- Born: Ralebala Matome Mampeule 22 December 1979 (age 46) Mokwasele village, Modjadji, South Africa
- Education: Harvard University
- Occupation: Entrepreneur
- Known for: Real estate investor, founder and CEO of the African Housing and Infrastructure Fund (AHIF) and a member of Forbes Real Estate Council
- Board member of: African Housing and Infrastructure Fund, MetroFibre Networx (MFN), Global Surgery Foundation (GSF): Transitional High-Level Council, Mampeule Foundation, University of Johannesburg Research Centre
- Spouse: Makentse Mampeule
- Children: 2

= Rali Mampeule =

South African entrepreneur

Rali Mampeule is a South African entrepreneur and philanthropist. He is the founder of the African Housing and Infrastructure Fund (AHIF) and the founding donor of the Global Surgery Foundation (GSF).

Rali Mampeule was the first black South African to own a real estate agency in South Africa. He is also a member of Forbes Real Estate Council.

==Early life==
Rali Mampeule was born on 22 December 1979 in Mokwasele village, Modjadji and grew up in Daveyton township in Benoni, South Africa . He attended his secondary education at Rand Park High School then attained a Bachelor of Commerce degree from the University of South Africa then an Advanced Management Development Program (AMPD) in real estate from Harvard University .

==Career==
Rali started his career in 2001 as a street hawker selling boerewors rolls while studying a Bachelor of Commerce degree through UNISA. He then met estate agent Paul Everitt, son of Charles Everitt, the founder of Chas Everitt International property group, who then assisted him to start his career as a real estate agent assistant at Chas Everitt International Property Group in Brynston, Johannesburg later that year. In 2004, he acquired a Chas Everitt franchise in Midrand, making him the first black real estate top executive in South African history. Rali was a contributor to the South African Property Transformation Charter in 2006.

Rali Mampeule founded South African Housing and Infrastructure Fund in 2019 to assist the South African government in addressing the country's housing deficit. The fund is currently valued at $1 Billion. He has sat at the Real Estate Industry Regulator the Estate Agents Affairs Board (EAAB). In 2019, Rali became the first South African to join the Forbes Real Estate Council. He was appointed chairman of the University of Johannesburg Research Center (SMaCT) in April 2022.

== Recognition ==
In 2005 Nedbank awarded Rali Mampeule with the Young Lion Award, and in 2006/2007 he was also awarded the Property Professional of the Year Award . In 2008 he was awarded the African Heritage Society (AHS) Emerging Entrepreneur of the Year.

In 2019 Rali was awarded the Socio-Economic Impact Award by the South African Institute of Black Property Practitioners (SAIBPP). In 2023, he was also recognized as a Business Leader in the Top 100 Property Leaders by the SAIBPP, then in the same year he was also awarded BBQ South African Community Builder of the Year Award.
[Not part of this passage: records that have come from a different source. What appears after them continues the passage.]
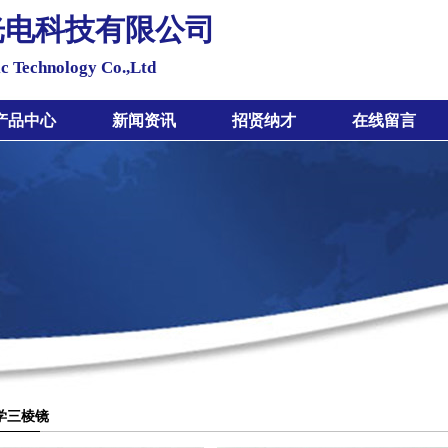
光电科技有限公司
c Technology Co.,Ltd
产品中心
新闻资讯
招贤纳才
在线留言
学三棱镜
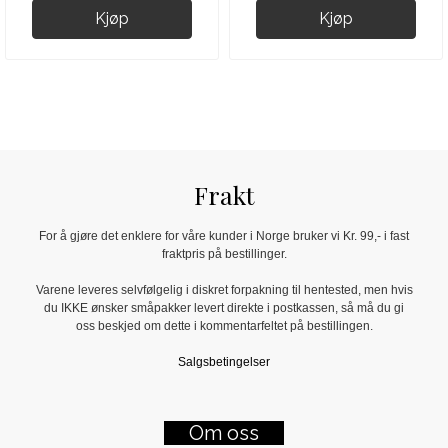
Kjøp
Kjøp
Frakt
For å gjøre det enklere for våre kunder i Norge bruker vi Kr. 99,- i fast
fraktpris på bestillinger.
Varene leveres selvfølgelig i diskret forpakning til hentested, men hvis
du IKKE ønsker småpakker levert direkte i postkassen, så må du gi
oss beskjed om dette i kommentarfeltet på bestillingen.
Salgsbetingelser
Om oss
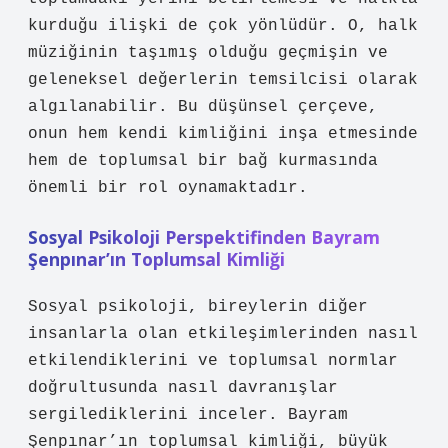
kurduğu ilişki de çok yönlüdür. O, halk
müziğinin taşımış olduğu geçmişin ve
geleneksel değerlerin temsilcisi olarak
algılanabilir. Bu düşünsel çerçeve,
onun hem kendi kimliğini inşa etmesinde
hem de toplumsal bir bağ kurmasında
önemli bir rol oynamaktadır.
Sosyal Psikoloji Perspektifinden Bayram
Şenpınar’ın Toplumsal Kimliği
Sosyal psikoloji, bireylerin diğer
insanlarla olan etkileşimlerinden nasıl
etkilendiklerini ve toplumsal normlar
doğrultusunda nasıl davranışlar
sergilediklerini inceler. Bayram
Şenpınar’ın toplumsal kimliği, büyük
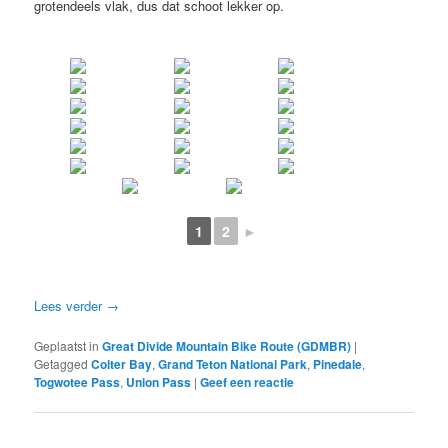
grotendeels vlak, dus dat schoot lekker op.
1
2
►
Lees verder
→
Geplaatst in
Great Divide Mountain Bike Route (GDMBR)
|
Getagged
Colter Bay
,
Grand Teton National Park
,
Pinedale
,
Togwotee Pass
,
Union Pass
|
Geef een reactie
Rali Mampeule is known for contributing to the real estate industry in South Africa through various initiatives, including his partnering with the University of Johannesburg to introduce the first earthquake resilient 3D-printed concrete homes in South Africa in 2023.

==Philanthropy==
Rali Mampeule together with Makentse Mampeule established The Mampeule Foundation in 2019. The organisation is a non-profit organisation in South Africa known to offer assistance in property education, global health, local community development, and bursaries for tertiary education.